EXERCISE DATA:
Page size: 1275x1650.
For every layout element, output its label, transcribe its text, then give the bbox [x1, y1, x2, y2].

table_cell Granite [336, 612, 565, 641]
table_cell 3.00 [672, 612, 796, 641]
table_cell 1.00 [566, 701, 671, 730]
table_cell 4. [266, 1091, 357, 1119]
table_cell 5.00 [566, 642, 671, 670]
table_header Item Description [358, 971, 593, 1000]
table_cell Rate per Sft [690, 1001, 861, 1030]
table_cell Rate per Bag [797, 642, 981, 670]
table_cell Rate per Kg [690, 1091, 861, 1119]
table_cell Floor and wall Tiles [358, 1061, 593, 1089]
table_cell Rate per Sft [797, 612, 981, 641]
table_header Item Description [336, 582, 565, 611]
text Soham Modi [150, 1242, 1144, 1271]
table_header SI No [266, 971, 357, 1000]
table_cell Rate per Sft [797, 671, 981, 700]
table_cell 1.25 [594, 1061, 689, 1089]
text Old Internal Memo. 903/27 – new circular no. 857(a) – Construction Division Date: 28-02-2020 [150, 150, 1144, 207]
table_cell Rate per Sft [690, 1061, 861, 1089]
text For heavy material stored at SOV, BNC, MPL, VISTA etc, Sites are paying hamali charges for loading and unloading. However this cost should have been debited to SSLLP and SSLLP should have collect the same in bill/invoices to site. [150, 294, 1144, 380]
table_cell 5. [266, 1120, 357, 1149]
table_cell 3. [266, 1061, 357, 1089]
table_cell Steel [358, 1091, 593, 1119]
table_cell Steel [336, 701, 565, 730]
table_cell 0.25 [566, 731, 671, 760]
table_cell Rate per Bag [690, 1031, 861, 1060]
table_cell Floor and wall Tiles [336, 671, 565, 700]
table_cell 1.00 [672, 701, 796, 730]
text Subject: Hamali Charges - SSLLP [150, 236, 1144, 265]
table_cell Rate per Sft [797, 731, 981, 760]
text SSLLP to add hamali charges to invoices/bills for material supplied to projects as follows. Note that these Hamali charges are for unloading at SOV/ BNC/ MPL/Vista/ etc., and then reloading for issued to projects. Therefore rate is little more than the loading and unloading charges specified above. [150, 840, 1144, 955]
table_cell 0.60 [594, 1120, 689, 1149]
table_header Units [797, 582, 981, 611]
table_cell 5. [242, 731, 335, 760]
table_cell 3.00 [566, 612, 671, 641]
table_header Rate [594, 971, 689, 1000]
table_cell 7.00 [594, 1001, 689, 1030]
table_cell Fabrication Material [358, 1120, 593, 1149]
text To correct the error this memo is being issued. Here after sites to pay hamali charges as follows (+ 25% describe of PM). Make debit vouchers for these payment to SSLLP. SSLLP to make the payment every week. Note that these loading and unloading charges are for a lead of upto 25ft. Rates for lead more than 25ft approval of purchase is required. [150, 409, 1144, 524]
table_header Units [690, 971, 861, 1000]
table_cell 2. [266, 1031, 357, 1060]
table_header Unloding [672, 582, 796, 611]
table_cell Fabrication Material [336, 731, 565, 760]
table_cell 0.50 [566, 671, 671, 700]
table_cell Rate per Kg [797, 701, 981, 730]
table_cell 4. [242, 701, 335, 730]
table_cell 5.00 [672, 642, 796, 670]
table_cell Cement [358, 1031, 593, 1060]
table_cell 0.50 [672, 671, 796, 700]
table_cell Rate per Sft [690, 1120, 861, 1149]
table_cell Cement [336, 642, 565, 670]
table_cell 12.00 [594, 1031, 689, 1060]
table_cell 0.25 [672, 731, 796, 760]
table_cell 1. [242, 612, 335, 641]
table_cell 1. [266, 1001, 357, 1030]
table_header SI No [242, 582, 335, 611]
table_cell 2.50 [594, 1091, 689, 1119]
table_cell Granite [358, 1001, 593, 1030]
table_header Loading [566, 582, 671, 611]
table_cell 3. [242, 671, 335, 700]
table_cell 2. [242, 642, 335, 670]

EXERCISE:
Wherever the word "Fabrication" occurs in a line of the listing, copy that line.

SOLVED PROBLEM:
table_cell Fabrication Material [358, 1120, 593, 1149]
table_cell Fabrication Material [336, 731, 565, 760]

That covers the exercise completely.